WSJ: Iran War Will Lower Energy Prices

The risk of regime violence has long been baked into the global price of oil and gas—and everything else.

By Peter Navarro | Wall Street Journal | March 13, 2026

President Trump’s decision to confront Iran’s advancing nuclear program, stockpiles of ballistic missiles, and promotion of terrorism addresses an urgent national-security threat. It also tackles an overlooked problem: For more than four decades, Iran’s rogue behavior has imposed a hidden tax on the world economy through higher oil prices and slower growth. Call it the “Iran Terror Premium.”

Roughly a quarter of the world’s seaborne oil trade transits the Persian Gulf, much of it through the narrow Strait of Hormuz. When markets price crude oil, they must account for the risk that conflict, sabotage and terrorism will interrupt these flows. Iran creates that risk through its own forces and through proxy groups such as Hezbollah, Hamas, the Houthis and militias in Iraq, which have targeted energy infrastructure, shipping routes and regional oil facilities.

Even when no oil fields are shut down and no tankers are blocked, the risk of disruption itself pushes prices higher.
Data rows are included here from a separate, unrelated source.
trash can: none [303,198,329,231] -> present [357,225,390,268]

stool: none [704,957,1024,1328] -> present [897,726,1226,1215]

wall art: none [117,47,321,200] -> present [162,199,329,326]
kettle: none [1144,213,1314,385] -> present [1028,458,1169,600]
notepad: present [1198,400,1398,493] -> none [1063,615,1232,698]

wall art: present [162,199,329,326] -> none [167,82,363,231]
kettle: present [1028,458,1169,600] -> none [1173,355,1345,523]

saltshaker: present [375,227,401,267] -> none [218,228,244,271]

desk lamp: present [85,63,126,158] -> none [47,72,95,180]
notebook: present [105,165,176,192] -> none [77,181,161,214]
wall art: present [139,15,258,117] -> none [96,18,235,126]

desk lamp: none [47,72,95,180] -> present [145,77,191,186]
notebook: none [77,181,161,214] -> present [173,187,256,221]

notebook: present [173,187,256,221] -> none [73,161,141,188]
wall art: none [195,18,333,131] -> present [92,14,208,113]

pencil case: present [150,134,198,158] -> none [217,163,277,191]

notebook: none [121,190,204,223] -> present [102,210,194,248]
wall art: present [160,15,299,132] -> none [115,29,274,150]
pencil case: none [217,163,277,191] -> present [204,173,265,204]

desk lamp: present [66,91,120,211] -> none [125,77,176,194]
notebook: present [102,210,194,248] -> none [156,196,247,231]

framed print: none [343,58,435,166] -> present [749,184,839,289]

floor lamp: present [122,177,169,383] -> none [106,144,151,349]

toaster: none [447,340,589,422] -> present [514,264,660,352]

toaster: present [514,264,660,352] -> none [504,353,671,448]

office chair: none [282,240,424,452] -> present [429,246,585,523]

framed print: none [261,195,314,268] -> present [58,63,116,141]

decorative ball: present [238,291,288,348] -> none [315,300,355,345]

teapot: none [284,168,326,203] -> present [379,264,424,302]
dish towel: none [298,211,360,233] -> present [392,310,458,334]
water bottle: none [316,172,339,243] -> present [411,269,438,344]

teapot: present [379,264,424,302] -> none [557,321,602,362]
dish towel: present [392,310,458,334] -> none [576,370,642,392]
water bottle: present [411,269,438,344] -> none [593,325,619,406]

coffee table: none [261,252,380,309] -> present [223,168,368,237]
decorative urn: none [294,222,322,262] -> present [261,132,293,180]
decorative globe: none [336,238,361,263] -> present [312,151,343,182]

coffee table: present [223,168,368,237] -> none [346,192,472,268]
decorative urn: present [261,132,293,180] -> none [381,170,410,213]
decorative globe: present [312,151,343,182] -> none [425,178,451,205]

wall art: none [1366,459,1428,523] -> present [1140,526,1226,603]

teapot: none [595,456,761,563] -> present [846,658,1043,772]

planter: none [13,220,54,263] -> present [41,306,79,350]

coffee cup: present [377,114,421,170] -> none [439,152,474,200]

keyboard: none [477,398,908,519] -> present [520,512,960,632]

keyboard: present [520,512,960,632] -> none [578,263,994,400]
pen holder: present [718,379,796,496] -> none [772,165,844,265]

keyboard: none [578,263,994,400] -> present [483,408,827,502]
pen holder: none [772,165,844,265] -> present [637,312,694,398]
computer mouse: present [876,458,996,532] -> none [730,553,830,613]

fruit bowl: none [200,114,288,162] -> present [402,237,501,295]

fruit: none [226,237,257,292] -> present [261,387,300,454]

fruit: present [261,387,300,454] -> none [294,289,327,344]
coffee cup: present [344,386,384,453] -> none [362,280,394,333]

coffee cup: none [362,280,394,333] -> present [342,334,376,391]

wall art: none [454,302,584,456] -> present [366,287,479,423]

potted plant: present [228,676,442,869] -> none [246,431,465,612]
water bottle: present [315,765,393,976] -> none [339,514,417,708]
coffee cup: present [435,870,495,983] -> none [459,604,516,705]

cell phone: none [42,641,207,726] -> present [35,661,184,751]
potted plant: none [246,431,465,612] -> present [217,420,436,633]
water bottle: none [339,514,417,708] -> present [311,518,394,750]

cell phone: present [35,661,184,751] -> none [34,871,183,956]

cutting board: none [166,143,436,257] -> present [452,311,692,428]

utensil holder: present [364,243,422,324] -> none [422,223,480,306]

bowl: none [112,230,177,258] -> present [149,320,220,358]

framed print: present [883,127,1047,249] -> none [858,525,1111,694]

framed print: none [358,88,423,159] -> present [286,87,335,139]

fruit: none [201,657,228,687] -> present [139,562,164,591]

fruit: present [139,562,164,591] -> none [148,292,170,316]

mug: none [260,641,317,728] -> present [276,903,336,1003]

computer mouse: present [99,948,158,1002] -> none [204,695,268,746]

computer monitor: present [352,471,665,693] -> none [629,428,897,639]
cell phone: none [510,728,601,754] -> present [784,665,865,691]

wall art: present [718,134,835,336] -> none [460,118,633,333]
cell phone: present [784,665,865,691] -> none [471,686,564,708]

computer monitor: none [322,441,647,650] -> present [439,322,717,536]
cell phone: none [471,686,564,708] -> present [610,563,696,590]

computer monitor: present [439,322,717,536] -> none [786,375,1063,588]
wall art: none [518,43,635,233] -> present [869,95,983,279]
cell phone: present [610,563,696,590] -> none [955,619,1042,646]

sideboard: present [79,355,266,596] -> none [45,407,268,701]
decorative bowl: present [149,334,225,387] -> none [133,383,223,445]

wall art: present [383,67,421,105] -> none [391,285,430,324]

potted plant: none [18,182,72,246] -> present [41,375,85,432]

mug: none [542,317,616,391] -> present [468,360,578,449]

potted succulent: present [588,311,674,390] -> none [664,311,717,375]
In this way, oil markets behave like insurance markets: The greater the perceived risk, the larger the premium.

Economists and market analysts have measured this effect in several ways. Dario Caldara and Matteo Iacoviello’s Geopolitical Risk Index is often used to show that spikes in geopolitical tension are accompanied by higher oil prices. Research by Lutz Kilian, Michael Plante and Alexander Richter at the Federal Reserve Bank of Dallas finds that even an increasing probability of supply disruption can push oil prices higher. Market analysts—from major banks to surveys of energy economists—commonly estimate that tensions involving Iran add roughly $5 to $15 a barrel to global oil prices under normal conditions. During major crises, like today’s, oil prices may surge above $100 a barrel.